It’s our planet and future generations who pay the bill
Year after year consumption records tumble during the annual frenzy of Christmas shopping, and in 2019 we are expected to spend 23 billion sek (!) on Christmas gifts. Despite the climate crisis we live as if we had four planets, and our consumption habits are well exceeding what the planet can handle.
The Nordic countries’ ecological footprint is among the largest in the world, as our consumption-based emissions are approx 11 tonnes of carbon dioxide per person per year. According to the Paris agreement this number must decrease to 2,5 tonnes per person per year in order to have a chance to limit global heating to 1,5 c. Globally, consumption (food, travel, textiles, electronics, household etc) is estimated to contribute to 60% of the total emissions of greenhouse gases, and according to the UN, the textile industry alone consumes more energy than both the aviation and shipping industries combined.
Every year corporations spend billions on marketing, trying to get us to ignore the shocking facts and consume more and more. They are putting their profits over our planet and future, and it’s time for us to stand together and say no. We have the power to push governments and corporations to be better, to set policies and create ethical production and promotion guidelines, and Christmas time is the perfect chance to make a clear statement against their destructive attitudes.

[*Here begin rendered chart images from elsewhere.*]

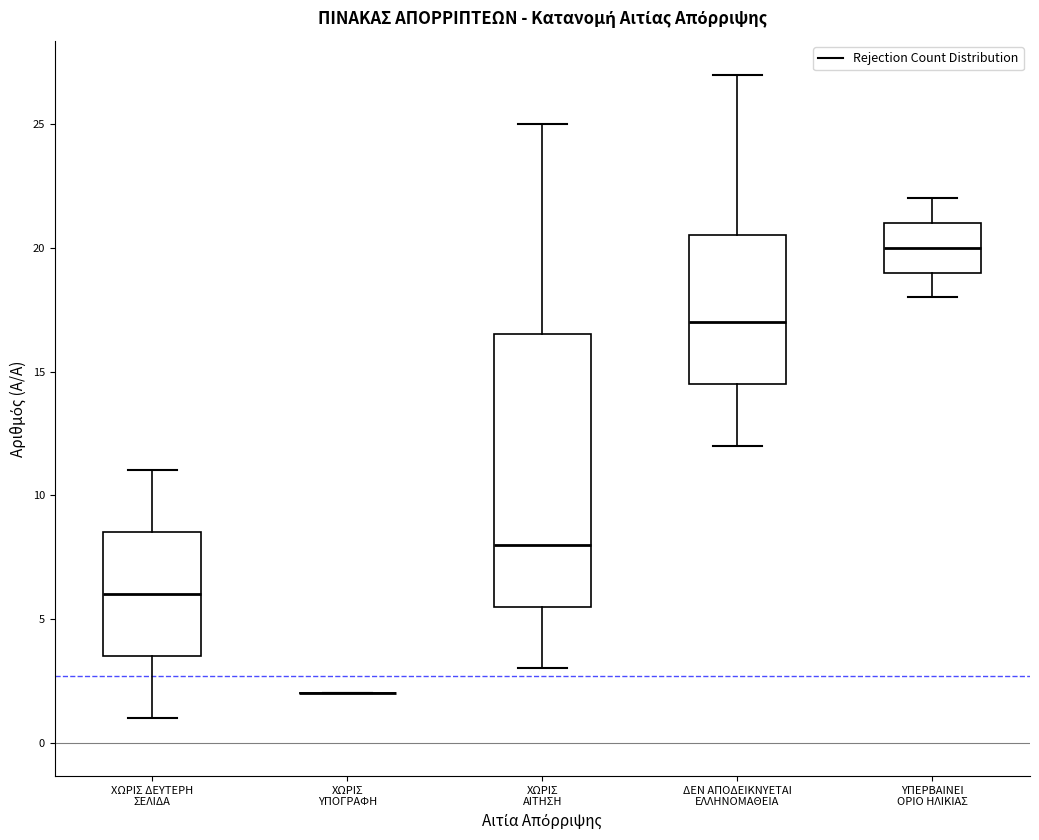

Reading left to right, transcribe this box plot: for each box, give where its median line is, the range the box spans, and where its two whiskers end, as read against the y-axis. The values are not printed on the chart, so give them approximately, as read against the axis.

ΧΩΡΙΣ ΔΕΥΤΕΡΗ ΣΕΛΙΔΑ: median 6.0, box 3.5 to 8.5, whiskers 1.0 to 11.0
ΧΩΡΙΣ ΥΠΟΓΡΑΦΗ: box collapsed to a line at 2.0, whiskers 2.0 to 2.0
ΧΩΡΙΣ ΑΙΤΗΣΗ: median 8.0, box 5.5 to 16.5, whiskers 3.0 to 25.0
ΔΕΝ ΑΠΟΔΕΙΚΝΥΕΤΑΙ ΕΛΛΗΝΟΜΑΘΕΙΑ: median 17.0, box 14.5 to 20.5, whiskers 12.0 to 27.0
ΥΠΕΡΒΑΙΝΕΙ ΟΡΙΟ ΗΛΙΚΙΑΣ: median 20.0, box 19.0 to 21.0, whiskers 18.0 to 22.0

Overconsumption is not only contributing to global warming, it also has consequences on land, oceans and biodiversity. The production of fast-moving consumer goods is putting intense pressure on our planet’s natural resources, and we are living on borrowed capital from future generations to be able to meet the excessive demands of our current lifestyle.
- Extreme amounts of fast-fashion and electronic waste ends up in landfills due to our throwaway culture. Every single second, a truckload of textiles is either dumped in landfills or burnt, releasing harmful gases into our atmosphere
- Nearly 20 percent of global wastewater is produced by the fashion industry, in a time when cities and countries around the world face droughts and zero-water scares
- Hazardous chemicals – some of which are already known to cause cancer or disrupt hormonal systems – are released to the water when producing textiles. They are in the worst cases dumped directly into the oceans and end up in our food chain
- Paper and wood products, such as paper bags, delivery boxes, and other single use items are contributing to deforestation and the elimination of old forests and their ecosystems
The real price for our consumption is clearly something much greater and more terrifying than the one on the price tag. The health of our planet. People in developing countries. Future generations. These are the ones who truly pay the bill for our excessive consumption.
We need to shift to a sustainable lifestyle that is not depleting ecosystems and fueling the global climate crisis, and to rewind habits of unsustainable consumption and production to live within our planetary boundaries.
A fundamental change in how we use the Earth’s resources is needed. For that, political decisions are required, and we as individuals and customers have the power to ensure governments and corporations clean up their production and act for our planet, not just for profit. Additionally, we have the possibility to create long term sustainable change through the decisions we make in our everyday lives.
What you can do to limit your footprint on Earth this Christmas:
- Say no to Christmas gifts and other unnecessary purchases
- Swap and borrow things as much as you can
- Choose second hand when you do shop
- Try a plant-based Christmas dinner
- Travel environmentally friendly, choose train instead of plane.